== PROVIDED RECORDS ==

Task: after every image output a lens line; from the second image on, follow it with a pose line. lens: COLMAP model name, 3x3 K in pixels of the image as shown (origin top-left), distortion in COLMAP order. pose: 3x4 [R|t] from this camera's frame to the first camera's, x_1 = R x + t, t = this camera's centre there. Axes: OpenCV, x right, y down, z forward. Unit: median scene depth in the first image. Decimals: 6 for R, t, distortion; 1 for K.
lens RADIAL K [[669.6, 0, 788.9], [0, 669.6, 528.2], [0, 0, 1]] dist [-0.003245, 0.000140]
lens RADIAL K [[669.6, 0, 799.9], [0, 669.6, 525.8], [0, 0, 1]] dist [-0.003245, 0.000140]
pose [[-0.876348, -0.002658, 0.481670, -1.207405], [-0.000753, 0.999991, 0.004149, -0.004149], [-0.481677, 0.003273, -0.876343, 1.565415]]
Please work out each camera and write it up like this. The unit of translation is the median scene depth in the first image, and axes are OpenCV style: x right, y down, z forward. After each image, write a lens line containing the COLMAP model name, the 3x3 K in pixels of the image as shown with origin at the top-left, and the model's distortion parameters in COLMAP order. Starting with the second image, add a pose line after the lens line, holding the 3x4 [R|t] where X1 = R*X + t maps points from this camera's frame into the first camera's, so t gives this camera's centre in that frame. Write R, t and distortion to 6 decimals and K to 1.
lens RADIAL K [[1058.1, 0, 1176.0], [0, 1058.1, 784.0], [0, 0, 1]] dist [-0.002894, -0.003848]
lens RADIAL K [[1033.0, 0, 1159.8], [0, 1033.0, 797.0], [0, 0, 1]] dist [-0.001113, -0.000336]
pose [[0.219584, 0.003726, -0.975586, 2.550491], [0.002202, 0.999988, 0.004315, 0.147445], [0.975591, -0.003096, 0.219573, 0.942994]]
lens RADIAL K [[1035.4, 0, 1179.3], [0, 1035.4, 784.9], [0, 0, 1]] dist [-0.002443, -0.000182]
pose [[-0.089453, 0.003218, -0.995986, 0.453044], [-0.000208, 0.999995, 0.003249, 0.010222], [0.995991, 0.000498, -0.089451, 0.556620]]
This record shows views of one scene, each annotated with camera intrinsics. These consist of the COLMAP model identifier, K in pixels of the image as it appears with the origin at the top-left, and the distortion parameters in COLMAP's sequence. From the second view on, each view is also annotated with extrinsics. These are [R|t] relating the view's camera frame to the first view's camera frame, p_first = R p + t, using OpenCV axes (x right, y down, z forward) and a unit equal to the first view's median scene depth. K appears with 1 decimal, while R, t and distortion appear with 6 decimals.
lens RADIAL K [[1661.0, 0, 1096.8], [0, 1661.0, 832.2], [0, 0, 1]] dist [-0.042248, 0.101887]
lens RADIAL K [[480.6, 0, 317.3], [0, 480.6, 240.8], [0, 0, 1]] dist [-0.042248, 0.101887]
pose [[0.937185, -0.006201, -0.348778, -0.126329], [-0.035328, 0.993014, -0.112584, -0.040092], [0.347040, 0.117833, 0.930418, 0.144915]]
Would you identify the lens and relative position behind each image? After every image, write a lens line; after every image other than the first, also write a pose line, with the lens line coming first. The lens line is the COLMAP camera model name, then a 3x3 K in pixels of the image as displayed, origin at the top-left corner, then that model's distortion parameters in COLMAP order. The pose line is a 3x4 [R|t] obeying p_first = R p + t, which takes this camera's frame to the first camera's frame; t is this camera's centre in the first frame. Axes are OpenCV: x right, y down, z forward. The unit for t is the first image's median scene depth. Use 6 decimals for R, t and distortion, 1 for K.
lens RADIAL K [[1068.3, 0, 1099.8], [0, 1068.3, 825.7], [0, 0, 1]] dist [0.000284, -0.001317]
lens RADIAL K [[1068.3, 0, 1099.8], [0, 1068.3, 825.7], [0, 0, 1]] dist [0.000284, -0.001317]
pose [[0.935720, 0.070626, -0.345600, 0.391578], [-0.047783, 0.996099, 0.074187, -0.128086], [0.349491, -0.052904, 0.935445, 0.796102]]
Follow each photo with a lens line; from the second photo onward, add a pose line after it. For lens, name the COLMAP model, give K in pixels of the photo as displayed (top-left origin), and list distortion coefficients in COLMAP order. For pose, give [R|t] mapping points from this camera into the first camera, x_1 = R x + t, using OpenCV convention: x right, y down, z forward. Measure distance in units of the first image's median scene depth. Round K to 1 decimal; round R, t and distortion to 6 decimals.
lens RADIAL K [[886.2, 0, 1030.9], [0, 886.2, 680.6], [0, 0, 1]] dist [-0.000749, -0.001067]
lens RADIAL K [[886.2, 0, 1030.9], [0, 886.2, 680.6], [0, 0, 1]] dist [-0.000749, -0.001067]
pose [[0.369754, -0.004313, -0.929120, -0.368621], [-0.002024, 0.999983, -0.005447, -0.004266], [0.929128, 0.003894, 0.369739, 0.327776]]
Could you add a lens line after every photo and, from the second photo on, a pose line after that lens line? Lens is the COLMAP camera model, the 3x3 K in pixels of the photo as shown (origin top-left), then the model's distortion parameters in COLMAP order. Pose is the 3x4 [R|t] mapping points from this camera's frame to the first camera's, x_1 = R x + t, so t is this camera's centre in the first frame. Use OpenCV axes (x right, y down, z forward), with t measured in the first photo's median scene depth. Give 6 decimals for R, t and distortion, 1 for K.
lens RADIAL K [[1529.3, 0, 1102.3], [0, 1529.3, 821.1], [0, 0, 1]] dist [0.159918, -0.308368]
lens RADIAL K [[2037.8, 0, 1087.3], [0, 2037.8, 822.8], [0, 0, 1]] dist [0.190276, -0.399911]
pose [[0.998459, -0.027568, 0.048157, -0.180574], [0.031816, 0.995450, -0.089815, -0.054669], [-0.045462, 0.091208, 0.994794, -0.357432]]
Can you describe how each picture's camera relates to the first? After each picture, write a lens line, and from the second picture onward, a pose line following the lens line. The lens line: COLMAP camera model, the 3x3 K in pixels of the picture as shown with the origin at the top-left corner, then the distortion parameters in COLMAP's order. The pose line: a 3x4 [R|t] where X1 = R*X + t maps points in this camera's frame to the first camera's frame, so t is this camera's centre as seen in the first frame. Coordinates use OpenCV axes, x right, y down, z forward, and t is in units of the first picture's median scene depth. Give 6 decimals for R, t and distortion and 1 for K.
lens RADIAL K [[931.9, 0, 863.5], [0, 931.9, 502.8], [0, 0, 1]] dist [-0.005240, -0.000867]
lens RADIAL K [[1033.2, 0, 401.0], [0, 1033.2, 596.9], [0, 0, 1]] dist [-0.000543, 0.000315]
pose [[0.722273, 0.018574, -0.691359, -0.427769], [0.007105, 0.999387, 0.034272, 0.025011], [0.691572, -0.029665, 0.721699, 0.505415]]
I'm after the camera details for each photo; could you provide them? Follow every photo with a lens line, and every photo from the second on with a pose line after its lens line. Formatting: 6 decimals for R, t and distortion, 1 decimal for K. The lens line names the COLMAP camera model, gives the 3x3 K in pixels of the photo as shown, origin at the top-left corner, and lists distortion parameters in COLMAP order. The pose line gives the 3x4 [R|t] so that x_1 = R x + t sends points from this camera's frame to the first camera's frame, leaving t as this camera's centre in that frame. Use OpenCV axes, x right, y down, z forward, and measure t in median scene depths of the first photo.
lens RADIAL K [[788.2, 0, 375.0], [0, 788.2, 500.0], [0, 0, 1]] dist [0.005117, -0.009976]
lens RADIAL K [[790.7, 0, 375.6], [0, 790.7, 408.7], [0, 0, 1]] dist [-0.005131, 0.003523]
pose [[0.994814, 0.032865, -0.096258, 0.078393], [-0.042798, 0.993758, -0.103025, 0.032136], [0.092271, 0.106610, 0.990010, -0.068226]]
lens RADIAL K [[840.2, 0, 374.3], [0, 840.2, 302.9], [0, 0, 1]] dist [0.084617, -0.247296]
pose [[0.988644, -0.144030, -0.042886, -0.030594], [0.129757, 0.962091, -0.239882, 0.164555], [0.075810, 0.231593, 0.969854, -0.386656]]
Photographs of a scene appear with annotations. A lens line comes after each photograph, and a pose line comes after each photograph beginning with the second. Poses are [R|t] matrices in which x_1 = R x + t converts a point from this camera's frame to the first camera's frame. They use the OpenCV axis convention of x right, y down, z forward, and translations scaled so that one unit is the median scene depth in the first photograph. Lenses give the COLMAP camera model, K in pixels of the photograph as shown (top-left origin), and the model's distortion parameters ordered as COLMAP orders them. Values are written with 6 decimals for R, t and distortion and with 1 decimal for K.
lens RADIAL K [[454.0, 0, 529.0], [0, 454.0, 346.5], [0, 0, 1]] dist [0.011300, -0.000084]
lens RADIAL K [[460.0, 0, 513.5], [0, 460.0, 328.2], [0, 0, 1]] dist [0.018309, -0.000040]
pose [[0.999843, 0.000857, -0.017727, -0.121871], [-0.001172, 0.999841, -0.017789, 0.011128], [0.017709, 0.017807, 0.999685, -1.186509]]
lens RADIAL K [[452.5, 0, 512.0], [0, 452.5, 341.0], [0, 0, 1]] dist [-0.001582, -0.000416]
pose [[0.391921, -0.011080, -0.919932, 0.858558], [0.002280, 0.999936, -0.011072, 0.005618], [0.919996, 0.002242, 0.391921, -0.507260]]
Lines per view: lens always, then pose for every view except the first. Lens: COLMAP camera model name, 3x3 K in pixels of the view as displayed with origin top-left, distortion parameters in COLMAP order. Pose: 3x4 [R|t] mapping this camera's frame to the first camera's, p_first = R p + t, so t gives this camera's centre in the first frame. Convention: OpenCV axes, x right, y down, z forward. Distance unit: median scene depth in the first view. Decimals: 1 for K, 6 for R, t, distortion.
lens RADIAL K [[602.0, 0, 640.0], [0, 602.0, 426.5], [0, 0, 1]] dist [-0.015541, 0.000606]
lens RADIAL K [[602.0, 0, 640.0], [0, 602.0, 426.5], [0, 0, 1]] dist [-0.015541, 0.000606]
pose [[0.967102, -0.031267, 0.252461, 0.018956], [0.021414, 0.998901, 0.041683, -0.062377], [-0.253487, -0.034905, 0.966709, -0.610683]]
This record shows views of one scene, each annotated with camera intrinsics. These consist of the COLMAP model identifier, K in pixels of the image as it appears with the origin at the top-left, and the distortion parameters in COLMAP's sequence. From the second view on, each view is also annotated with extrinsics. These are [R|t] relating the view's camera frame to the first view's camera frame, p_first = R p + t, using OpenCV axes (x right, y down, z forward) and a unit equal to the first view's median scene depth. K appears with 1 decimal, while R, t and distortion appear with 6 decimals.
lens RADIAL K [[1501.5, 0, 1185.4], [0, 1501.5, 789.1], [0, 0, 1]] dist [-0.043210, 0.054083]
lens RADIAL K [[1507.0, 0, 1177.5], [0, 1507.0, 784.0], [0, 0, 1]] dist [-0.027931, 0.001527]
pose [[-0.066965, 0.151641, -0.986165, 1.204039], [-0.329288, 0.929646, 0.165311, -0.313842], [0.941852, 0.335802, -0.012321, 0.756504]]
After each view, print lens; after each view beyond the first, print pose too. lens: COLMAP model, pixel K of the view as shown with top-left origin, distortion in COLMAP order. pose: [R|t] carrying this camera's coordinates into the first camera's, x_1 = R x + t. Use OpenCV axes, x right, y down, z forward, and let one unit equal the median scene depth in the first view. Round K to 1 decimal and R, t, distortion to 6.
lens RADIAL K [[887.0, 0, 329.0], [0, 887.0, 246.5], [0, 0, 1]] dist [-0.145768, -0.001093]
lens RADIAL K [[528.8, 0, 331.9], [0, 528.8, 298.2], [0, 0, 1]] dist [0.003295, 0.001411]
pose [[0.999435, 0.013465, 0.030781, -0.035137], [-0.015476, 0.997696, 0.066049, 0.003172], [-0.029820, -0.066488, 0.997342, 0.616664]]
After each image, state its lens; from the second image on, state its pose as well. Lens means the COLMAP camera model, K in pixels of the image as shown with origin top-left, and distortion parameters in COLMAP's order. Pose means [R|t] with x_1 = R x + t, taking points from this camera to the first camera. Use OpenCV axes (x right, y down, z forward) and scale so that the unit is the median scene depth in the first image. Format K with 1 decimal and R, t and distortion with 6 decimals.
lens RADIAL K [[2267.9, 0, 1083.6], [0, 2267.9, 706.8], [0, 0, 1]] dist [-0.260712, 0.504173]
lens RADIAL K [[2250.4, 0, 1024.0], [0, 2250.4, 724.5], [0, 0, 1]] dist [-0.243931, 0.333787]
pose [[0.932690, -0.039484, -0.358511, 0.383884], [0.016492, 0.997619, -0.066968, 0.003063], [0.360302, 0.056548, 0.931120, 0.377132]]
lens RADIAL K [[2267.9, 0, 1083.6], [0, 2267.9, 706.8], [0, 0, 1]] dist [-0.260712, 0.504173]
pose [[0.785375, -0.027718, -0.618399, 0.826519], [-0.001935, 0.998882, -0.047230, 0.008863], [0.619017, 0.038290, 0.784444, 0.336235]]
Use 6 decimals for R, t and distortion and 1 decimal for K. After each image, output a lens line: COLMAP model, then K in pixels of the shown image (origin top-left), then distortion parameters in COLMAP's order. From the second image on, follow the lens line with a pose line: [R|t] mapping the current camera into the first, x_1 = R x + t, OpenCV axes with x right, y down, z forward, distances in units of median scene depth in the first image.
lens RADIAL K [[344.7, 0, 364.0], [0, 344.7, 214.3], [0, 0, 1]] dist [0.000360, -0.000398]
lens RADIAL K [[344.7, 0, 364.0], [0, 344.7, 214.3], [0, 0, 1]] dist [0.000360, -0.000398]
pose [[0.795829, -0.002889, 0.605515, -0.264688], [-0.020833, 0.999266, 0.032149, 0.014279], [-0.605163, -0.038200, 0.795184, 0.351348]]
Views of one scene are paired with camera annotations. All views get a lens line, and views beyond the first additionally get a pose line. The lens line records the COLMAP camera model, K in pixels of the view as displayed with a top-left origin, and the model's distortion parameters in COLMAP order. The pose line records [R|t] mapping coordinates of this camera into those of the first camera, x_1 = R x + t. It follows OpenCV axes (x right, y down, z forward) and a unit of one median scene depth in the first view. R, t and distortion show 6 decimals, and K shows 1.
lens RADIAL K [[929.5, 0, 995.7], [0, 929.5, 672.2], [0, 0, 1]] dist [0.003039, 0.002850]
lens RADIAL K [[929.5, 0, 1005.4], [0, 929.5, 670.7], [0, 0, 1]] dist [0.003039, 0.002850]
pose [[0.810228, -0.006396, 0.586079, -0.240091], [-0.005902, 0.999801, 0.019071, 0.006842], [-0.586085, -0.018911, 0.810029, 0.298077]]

===

AIM OF THE EXERCISE> Could you write out the lines from the one with "Would you identify" to the one with "0.003894, 0.369739, 0.327776]]" again, replacing "lens line" with "intrinsics line" and leaving everything else unchanged?

SOLUTION>
Would you identify the lens and relative position behind each image? After every image, write a intrinsics line; after every image other than the first, also write a pose line, with the intrinsics line coming first. The intrinsics line is the COLMAP camera model name, then a 3x3 K in pixels of the image as displayed, origin at the top-left corner, then that model's distortion parameters in COLMAP order. The pose line is a 3x4 [R|t] obeying p_first = R p + t, which takes this camera's frame to the first camera's frame; t is this camera's centre in the first frame. Axes are OpenCV: x right, y down, z forward. The unit for t is the first image's median scene depth. Use 6 decimals for R, t and distortion, 1 for K.
lens RADIAL K [[1068.3, 0, 1099.8], [0, 1068.3, 825.7], [0, 0, 1]] dist [0.000284, -0.001317]
lens RADIAL K [[1068.3, 0, 1099.8], [0, 1068.3, 825.7], [0, 0, 1]] dist [0.000284, -0.001317]
pose [[0.935720, 0.070626, -0.345600, 0.391578], [-0.047783, 0.996099, 0.074187, -0.128086], [0.349491, -0.052904, 0.935445, 0.796102]]
Follow each photo with a intrinsics line; from the second photo onward, add a pose line after it. For lens, name the COLMAP model, give K in pixels of the photo as displayed (top-left origin), and list distortion coefficients in COLMAP order. For pose, give [R|t] mapping points from this camera into the first camera, x_1 = R x + t, using OpenCV convention: x right, y down, z forward. Measure distance in units of the first image's median scene depth. Round K to 1 decimal; round R, t and distortion to 6 decimals.
lens RADIAL K [[886.2, 0, 1030.9], [0, 886.2, 680.6], [0, 0, 1]] dist [-0.000749, -0.001067]
lens RADIAL K [[886.2, 0, 1030.9], [0, 886.2, 680.6], [0, 0, 1]] dist [-0.000749, -0.001067]
pose [[0.369754, -0.004313, -0.929120, -0.368621], [-0.002024, 0.999983, -0.005447, -0.004266], [0.929128, 0.003894, 0.369739, 0.327776]]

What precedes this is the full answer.